Stored data entries
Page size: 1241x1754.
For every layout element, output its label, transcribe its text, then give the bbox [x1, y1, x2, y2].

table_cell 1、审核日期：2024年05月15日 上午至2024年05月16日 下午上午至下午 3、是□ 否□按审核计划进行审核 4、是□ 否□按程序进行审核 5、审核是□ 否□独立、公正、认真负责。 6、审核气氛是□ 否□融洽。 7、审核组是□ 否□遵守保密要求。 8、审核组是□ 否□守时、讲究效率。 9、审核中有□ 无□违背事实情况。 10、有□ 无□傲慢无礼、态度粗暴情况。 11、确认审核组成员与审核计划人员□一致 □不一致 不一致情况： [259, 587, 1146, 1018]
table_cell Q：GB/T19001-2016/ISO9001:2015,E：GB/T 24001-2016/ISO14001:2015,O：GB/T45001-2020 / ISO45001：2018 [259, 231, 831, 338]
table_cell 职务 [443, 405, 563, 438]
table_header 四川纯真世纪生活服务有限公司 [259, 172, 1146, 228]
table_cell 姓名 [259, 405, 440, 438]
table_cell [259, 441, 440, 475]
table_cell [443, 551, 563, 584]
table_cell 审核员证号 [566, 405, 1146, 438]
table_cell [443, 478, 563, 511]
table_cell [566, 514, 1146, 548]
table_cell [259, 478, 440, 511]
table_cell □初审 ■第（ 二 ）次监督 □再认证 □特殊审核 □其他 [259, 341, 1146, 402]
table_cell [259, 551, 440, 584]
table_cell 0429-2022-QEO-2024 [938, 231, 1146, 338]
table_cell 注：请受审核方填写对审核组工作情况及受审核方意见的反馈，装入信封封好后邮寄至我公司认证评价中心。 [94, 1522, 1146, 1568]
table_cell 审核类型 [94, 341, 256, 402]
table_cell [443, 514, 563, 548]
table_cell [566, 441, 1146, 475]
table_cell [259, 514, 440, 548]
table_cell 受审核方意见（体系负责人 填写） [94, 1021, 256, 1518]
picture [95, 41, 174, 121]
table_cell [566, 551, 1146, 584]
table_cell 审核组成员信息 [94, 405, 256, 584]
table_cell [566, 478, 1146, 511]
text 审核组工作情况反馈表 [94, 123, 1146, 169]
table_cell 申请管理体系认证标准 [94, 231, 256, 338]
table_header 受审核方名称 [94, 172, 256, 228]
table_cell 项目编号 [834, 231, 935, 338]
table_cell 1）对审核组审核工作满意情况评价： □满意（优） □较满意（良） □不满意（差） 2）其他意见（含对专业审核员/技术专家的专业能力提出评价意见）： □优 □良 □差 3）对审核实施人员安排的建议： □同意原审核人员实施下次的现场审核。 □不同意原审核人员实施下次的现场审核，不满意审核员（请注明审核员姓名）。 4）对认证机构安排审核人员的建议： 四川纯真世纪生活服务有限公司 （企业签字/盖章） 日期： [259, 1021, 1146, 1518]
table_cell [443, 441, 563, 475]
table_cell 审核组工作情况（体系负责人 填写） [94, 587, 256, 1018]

(JOB): When a line of the records holds the word "体系负责人", copy that line.

(ANSWER SECTION):
table_cell 受审核方意见（体系负责人 填写） [94, 1021, 256, 1518]
table_cell 审核组工作情况（体系负责人 填写） [94, 587, 256, 1018]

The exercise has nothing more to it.